Did you know your write-offs will provide clues of how successful your accounts receivable program is?
If not, let’s start with the definition and types of write-offs:
Write-Off: The difference between the actual charge and the allowable charge that the insurance company is willing to pay for services (or non-covered amounts).
As you can see, understanding write-offs are easy to grasp. However, we still see practices get tripped up on how to apply the process to their specialty.
Therefore, here is what you can do immediately to improve the financial health of your practice, such as:
Always make sure your staff understands what a write-off is, why it’s necessary, when approval is required, and where to find a copy of the policy.
Examples of educational topics could include: how to handle small balances, timely filing, collections/bad debt rules, uncredentialed provider, and much more.
Your goal is to ensure your staff understands the policy, so money continues to flow in and not out your practice.

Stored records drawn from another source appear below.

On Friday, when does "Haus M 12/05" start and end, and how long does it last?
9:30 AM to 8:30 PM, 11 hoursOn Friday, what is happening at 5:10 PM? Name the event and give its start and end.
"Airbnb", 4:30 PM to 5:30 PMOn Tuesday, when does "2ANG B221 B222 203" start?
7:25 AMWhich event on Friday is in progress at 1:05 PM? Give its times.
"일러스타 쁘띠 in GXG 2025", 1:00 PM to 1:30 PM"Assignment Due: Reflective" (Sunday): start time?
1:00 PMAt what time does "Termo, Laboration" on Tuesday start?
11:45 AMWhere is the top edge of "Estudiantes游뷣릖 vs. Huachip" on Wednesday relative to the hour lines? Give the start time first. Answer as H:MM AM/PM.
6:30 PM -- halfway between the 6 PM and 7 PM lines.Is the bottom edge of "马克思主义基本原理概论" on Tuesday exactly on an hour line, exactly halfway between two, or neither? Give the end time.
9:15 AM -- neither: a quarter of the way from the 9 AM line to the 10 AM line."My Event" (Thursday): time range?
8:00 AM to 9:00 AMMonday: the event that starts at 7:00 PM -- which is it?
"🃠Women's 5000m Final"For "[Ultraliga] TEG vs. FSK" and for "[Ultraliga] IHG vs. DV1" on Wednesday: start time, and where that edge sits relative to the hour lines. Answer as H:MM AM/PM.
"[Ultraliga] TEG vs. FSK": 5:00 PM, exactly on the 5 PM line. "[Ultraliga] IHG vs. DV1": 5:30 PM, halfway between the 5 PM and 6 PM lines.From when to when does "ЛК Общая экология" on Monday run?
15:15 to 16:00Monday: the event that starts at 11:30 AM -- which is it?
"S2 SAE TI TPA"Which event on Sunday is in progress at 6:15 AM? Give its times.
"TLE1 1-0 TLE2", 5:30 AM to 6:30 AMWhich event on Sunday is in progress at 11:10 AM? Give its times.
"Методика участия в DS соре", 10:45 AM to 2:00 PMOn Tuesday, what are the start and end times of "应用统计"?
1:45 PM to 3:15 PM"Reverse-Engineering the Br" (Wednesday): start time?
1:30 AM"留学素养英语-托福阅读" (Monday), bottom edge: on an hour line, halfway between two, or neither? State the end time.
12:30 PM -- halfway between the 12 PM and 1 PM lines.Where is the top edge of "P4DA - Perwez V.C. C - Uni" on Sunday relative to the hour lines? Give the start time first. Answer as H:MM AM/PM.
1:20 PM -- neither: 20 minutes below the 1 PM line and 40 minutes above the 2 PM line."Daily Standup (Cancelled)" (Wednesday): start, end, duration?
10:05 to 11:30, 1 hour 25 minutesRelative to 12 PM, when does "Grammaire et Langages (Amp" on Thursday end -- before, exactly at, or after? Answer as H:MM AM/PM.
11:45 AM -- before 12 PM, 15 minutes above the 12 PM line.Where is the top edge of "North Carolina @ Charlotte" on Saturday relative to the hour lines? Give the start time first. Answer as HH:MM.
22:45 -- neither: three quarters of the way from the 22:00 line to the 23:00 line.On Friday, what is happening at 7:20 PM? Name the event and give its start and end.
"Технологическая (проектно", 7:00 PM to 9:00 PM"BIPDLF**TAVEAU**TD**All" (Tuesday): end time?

Every write-off is not legit. There are times staff may be writing services off because they are not aware that a payment from the insurance company should be made or that the patient is responsible (i,e., noncovered services – ABN, copays/deductibles).
The best way to handle this is to review weekly reports to catch these errors, schedule a meeting, and train employees on your policies. After the audit, use your write-off errors as an educational component within your practice.
Remember, even if your staff has been employed in the field for a while, there is nothing wrong with a refresher training since healthcare is always changing.
If you are continuously writing a charge off, pay attention to the trends and evaluate whether this is something you can discuss at the negotiation table to add to your contract. Especially if the service is non-covered and you feel it is a medical necessity for your practice to run efficiently.
Last, if you contract with a third-party billing company, use the above information to build a connection with them and ask questions about why they chose to write-off certain items.
The feedback from these sessions will help you create better documentation processes within your practice.
**The opinions and observations from the group/author are not a promise to exempt your practice from fines and penalties. Research, modify, and tailor the advice to fit your specialty.